Great Works: Flaming, 2008 by Zevs

We are accustomed to the idea of authorised art, commissioned and sanctioned by Church, state or that private individual with the deep Armani pocket.

Such art is entirely within the control of the poker-faced man with the serious purse. This is the story behind the story of the marvels of the Renaissance and after. In his oil sketches, you can see how Rubens danced to the not-so-delicate tunes of his ecclesiastical paylords, aggrandising a donor here, taking an unloved saint down a peg or two.

Street art, on the other hand, is paid for by no one, and it is not for re-sale in the marketplace. It often comes into being thanks to some nocturnal daredevil with a taste for what is often regarded as criminal behaviour. This is art made on the run. The studio is the artist’s pocket. The canvas on which he works is entirely unprimed and unready for his assault. The fact that it is at odds with the authorities means that art of this kind often feels hectic in mood, hasty in execution, urgently political in its impulses, and prepared for the fact that it may disappear again just as quickly as it has appeared because those who see it may regard it as an offence to the eye.

Such art has an air of wild chancing about it. It flails out at consumerism, greed, hypocrisy, and the money-fuelled, jibbering nonsense of the art establishment. In a world at the visual mercy of corporate branding, street artists such as Ron English, for example, re-make brand images. His is an art of disruption and violation, an art which exists to do harm to the seductive global culture of corporate advertising.

The best of graffiti art, such as this example by Zevs, often plays with ideas of danger and prohibition. It seems to laugh at what gives offence to those who dislike it so much. Zevs has made this work with the aid of a high-pressure jet. He has cleaned this stretch of unlovely, unacknowledged urban brick wall in Copenhagen in such a way that what emerges from a century’s accretion of grime and pollution is an image of wave upon wave of destructively engulfing flames, of which you can see just a fragment on this page. (This can be one of the problems with capturing an image of street art: it is often difficult to contain on the page of a newspaper). No one was ever burnt by an image of a fire. Can you deface a building by cleaning it? Surely not. And yet violence has surely been done to its surface.

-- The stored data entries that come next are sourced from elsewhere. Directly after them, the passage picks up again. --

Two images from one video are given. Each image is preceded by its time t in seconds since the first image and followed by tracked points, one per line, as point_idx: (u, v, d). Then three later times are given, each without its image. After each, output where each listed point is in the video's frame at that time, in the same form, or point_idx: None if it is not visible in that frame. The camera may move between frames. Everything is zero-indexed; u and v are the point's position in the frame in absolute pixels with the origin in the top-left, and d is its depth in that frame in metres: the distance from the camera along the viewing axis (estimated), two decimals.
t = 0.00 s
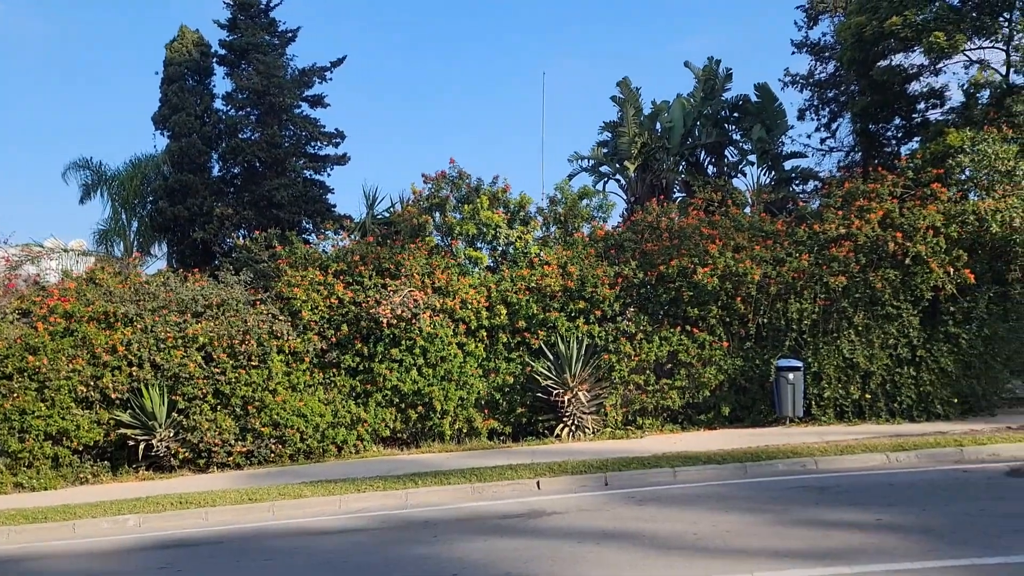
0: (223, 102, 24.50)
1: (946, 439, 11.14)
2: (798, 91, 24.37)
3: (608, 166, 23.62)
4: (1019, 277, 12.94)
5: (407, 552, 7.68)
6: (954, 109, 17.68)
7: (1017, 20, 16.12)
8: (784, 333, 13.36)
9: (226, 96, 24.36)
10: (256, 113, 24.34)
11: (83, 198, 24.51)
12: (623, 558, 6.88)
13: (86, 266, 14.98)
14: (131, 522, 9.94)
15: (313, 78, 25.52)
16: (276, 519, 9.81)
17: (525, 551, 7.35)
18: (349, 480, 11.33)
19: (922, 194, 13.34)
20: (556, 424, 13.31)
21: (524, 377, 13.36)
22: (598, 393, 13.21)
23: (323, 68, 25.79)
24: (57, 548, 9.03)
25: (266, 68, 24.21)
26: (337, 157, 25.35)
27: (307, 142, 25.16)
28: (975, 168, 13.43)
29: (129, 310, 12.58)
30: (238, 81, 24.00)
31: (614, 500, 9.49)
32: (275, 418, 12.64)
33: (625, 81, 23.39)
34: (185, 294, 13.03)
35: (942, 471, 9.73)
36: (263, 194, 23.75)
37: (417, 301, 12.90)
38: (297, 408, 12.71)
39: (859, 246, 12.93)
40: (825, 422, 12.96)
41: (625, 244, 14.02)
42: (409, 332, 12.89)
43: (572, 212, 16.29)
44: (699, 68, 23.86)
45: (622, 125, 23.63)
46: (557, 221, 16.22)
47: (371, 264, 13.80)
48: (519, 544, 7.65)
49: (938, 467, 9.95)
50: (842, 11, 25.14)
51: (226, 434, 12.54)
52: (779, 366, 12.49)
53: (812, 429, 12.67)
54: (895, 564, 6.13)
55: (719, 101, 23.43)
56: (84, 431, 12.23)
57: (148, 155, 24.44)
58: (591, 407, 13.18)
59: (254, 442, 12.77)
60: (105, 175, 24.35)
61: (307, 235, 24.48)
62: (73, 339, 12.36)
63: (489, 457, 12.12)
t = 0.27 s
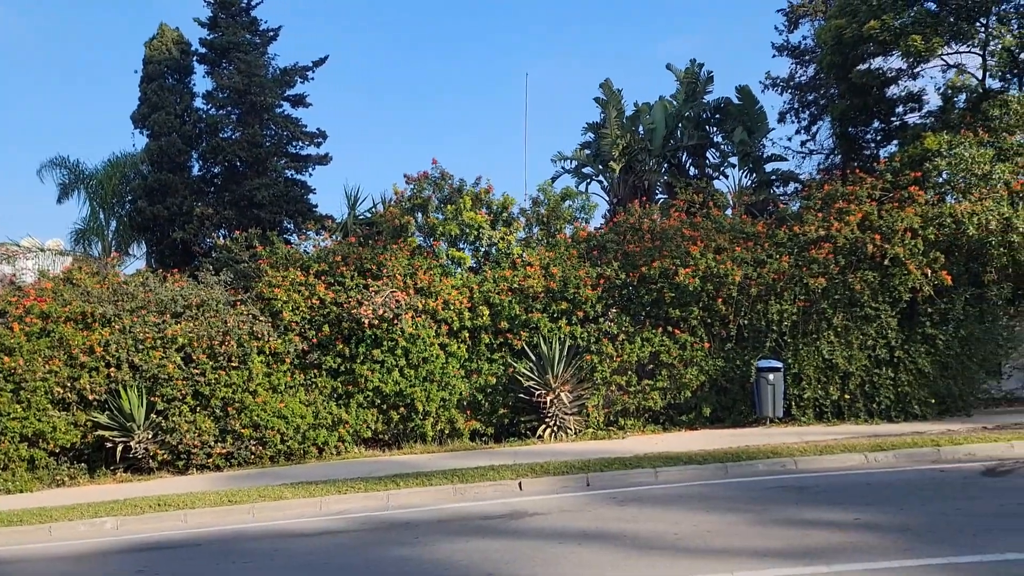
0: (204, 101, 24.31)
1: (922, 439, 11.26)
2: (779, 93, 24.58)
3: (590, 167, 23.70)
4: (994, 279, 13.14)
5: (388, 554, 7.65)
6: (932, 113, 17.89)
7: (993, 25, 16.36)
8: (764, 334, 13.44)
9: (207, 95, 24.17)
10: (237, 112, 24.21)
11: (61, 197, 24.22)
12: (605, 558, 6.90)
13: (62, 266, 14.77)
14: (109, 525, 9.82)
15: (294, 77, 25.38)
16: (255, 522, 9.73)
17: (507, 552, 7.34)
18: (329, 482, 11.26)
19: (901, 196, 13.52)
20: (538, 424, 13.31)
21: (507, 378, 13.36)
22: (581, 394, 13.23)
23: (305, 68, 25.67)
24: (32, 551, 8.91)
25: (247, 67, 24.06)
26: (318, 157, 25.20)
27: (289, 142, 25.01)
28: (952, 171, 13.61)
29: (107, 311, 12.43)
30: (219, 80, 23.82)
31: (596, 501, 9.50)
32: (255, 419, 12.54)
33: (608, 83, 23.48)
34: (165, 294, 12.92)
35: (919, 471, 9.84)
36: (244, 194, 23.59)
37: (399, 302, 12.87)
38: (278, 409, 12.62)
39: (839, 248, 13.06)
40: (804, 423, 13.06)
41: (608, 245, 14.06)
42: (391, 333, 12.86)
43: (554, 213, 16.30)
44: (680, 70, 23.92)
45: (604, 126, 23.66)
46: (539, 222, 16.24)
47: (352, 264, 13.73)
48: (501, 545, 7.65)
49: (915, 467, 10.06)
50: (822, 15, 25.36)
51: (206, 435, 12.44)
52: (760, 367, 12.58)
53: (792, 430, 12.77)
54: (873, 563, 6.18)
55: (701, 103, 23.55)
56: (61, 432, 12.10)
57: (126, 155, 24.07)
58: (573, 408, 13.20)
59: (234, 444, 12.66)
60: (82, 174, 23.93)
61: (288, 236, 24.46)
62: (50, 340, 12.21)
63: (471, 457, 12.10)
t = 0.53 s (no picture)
0: (186, 100, 24.13)
1: (903, 439, 11.37)
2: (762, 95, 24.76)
3: (575, 169, 23.75)
4: (973, 280, 13.30)
5: (372, 555, 7.62)
6: (912, 117, 18.07)
7: (971, 30, 16.56)
8: (747, 335, 13.51)
9: (189, 95, 24.00)
10: (219, 112, 24.01)
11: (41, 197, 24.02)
12: (589, 558, 6.91)
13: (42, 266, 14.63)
14: (89, 528, 9.72)
15: (278, 77, 25.25)
16: (238, 524, 9.66)
17: (491, 553, 7.33)
18: (313, 483, 11.21)
19: (882, 198, 13.64)
20: (523, 426, 13.30)
21: (491, 379, 13.36)
22: (565, 395, 13.25)
23: (289, 68, 25.54)
24: (11, 555, 8.80)
25: (230, 67, 23.93)
26: (302, 157, 25.11)
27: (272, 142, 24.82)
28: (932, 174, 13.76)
29: (88, 311, 12.31)
30: (202, 80, 23.66)
31: (580, 501, 9.52)
32: (237, 421, 12.48)
33: (594, 84, 23.47)
34: (146, 294, 12.78)
35: (900, 471, 9.93)
36: (227, 194, 23.43)
37: (383, 303, 12.80)
38: (261, 410, 12.57)
39: (821, 249, 13.14)
40: (787, 423, 13.16)
41: (592, 246, 14.09)
42: (375, 334, 12.81)
43: (539, 214, 16.31)
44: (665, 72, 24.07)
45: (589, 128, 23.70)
46: (524, 223, 16.25)
47: (336, 265, 13.66)
48: (485, 546, 7.64)
49: (896, 467, 10.15)
50: (805, 18, 25.55)
51: (187, 437, 12.36)
52: (743, 368, 12.66)
53: (774, 430, 12.86)
54: (855, 562, 6.23)
55: (685, 105, 23.65)
56: (40, 435, 11.92)
57: (107, 154, 24.04)
58: (557, 409, 13.21)
59: (216, 446, 12.59)
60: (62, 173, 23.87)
61: (271, 236, 24.27)
62: (29, 341, 12.09)
63: (455, 459, 12.09)
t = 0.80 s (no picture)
0: (170, 100, 23.97)
1: (885, 440, 11.46)
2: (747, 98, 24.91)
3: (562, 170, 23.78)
4: (954, 282, 13.43)
5: (356, 558, 7.59)
6: (895, 120, 18.22)
7: (953, 35, 16.75)
8: (732, 336, 13.57)
9: (173, 94, 23.84)
10: (203, 111, 23.85)
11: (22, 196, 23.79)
12: (574, 559, 6.91)
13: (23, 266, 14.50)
14: (69, 531, 9.61)
15: (263, 77, 25.14)
16: (221, 526, 9.59)
17: (475, 555, 7.31)
18: (297, 485, 11.14)
19: (864, 201, 13.74)
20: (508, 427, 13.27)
21: (477, 381, 13.34)
22: (551, 396, 13.24)
23: (274, 68, 25.44)
24: None
25: (215, 66, 23.81)
26: (287, 157, 24.99)
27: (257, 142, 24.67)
28: (914, 177, 13.90)
29: (69, 312, 12.20)
30: (186, 79, 23.52)
31: (565, 503, 9.51)
32: (221, 422, 12.40)
33: (580, 86, 23.62)
34: (129, 295, 12.72)
35: (882, 471, 10.01)
36: (211, 194, 23.28)
37: (369, 304, 12.79)
38: (244, 412, 12.50)
39: (805, 251, 13.23)
40: (771, 424, 13.24)
41: (578, 248, 14.12)
42: (360, 335, 12.75)
43: (525, 216, 16.31)
44: (651, 74, 24.19)
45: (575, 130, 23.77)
46: (510, 224, 16.24)
47: (321, 266, 13.60)
48: (471, 548, 7.63)
49: (879, 467, 10.23)
50: (789, 22, 25.72)
51: (170, 439, 12.27)
52: (728, 369, 12.72)
53: (758, 431, 12.93)
54: (838, 562, 6.27)
55: (670, 107, 23.76)
56: (20, 437, 11.80)
57: (89, 153, 23.90)
58: (543, 410, 13.20)
59: (199, 448, 12.49)
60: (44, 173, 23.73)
61: (256, 237, 24.12)
62: (9, 342, 11.97)
63: (441, 460, 12.07)
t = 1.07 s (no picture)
0: (155, 99, 23.82)
1: (869, 440, 11.55)
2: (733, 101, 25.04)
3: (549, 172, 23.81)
4: (937, 284, 13.55)
5: (341, 560, 7.56)
6: (879, 123, 18.37)
7: (936, 39, 16.93)
8: (717, 338, 13.62)
9: (158, 94, 23.68)
10: (188, 111, 23.67)
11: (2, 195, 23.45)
12: (560, 560, 6.92)
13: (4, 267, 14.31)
14: (51, 534, 9.52)
15: (249, 77, 25.03)
16: (205, 529, 9.52)
17: (461, 557, 7.30)
18: (283, 487, 11.08)
19: (849, 203, 13.83)
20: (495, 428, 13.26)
21: (464, 382, 13.32)
22: (537, 397, 13.23)
23: (260, 68, 25.34)
24: None
25: (200, 66, 23.68)
26: (273, 158, 24.88)
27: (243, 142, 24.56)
28: (897, 180, 14.02)
29: (52, 313, 12.10)
30: (171, 79, 23.37)
31: (551, 504, 9.51)
32: (206, 424, 12.33)
33: (566, 88, 23.71)
34: (113, 296, 12.66)
35: (866, 471, 10.08)
36: (196, 194, 23.15)
37: (355, 305, 12.76)
38: (229, 414, 12.42)
39: (790, 253, 13.31)
40: (756, 425, 13.31)
41: (565, 249, 14.14)
42: (347, 336, 12.72)
43: (512, 217, 16.32)
44: (638, 76, 24.30)
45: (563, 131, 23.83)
46: (497, 225, 16.23)
47: (307, 267, 13.54)
48: (457, 549, 7.61)
49: (863, 468, 10.30)
50: (774, 25, 25.93)
51: (154, 441, 12.17)
52: (714, 370, 12.77)
53: (744, 432, 12.99)
54: (822, 561, 6.31)
55: (657, 109, 23.86)
56: (2, 439, 11.74)
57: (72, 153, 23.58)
58: (530, 412, 13.20)
59: (183, 450, 12.40)
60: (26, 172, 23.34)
61: (241, 237, 24.00)
62: None
63: (427, 462, 12.04)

Zevs is working with the grain of what exists, the uneven surface of a red brick wall, and what such a material seems to evoke – the wall of a factory building; terraced housing in a poor district. The modulation of tones – black, ochre, red, yellow and many points in between – is replicated in the flames themselves, which seem to emerge from the wall as if they were some spiritual embodiment of its essential nature. This ghostly lashing of flames suggests the vanished might of industry. This lovely, unexpected lash of near-patterning also feels like a heartfelt, no-holds-barred expression of the fundamental energies of art beyond the tamed space of the gallery, art which has the freedom to be and to do whatever it so wishes at a moment of its own choosing.

What is more, it could be endless, boundless, this image. It has no definable, containable dimensions. It could go on and on. It has no beginning and no end. It has taken possession, appropriated this section of wall in defiance of its original relatively humdrum purpose, which was nothing other than to be a wall, that which keeps in and that which keeps out. Now it is both a wall and a space of decorative ardour, engulfed by this greedily licking, fleeting image. We rather wish it to go on and on.

The whole thing feels like a great, anarchic roaring, a wild flinging out of the hands, Rumpelstiltskin’s crazy, enraged stamping for the sheer hell of living.

About the artist: Zevs

The French graffiti artist and “urban guerilla” Zevs has disrupted many civic spaces in Europe and elsewhere. His projects have included the “liquidating” of famous brand logos by re-painting them and allowing the paint to drip, thus creating the illusion that the logo is melting. In July, 2009, he was arrested in Hong Kong after a Chanel logo on the facade of a building was given such a makeover.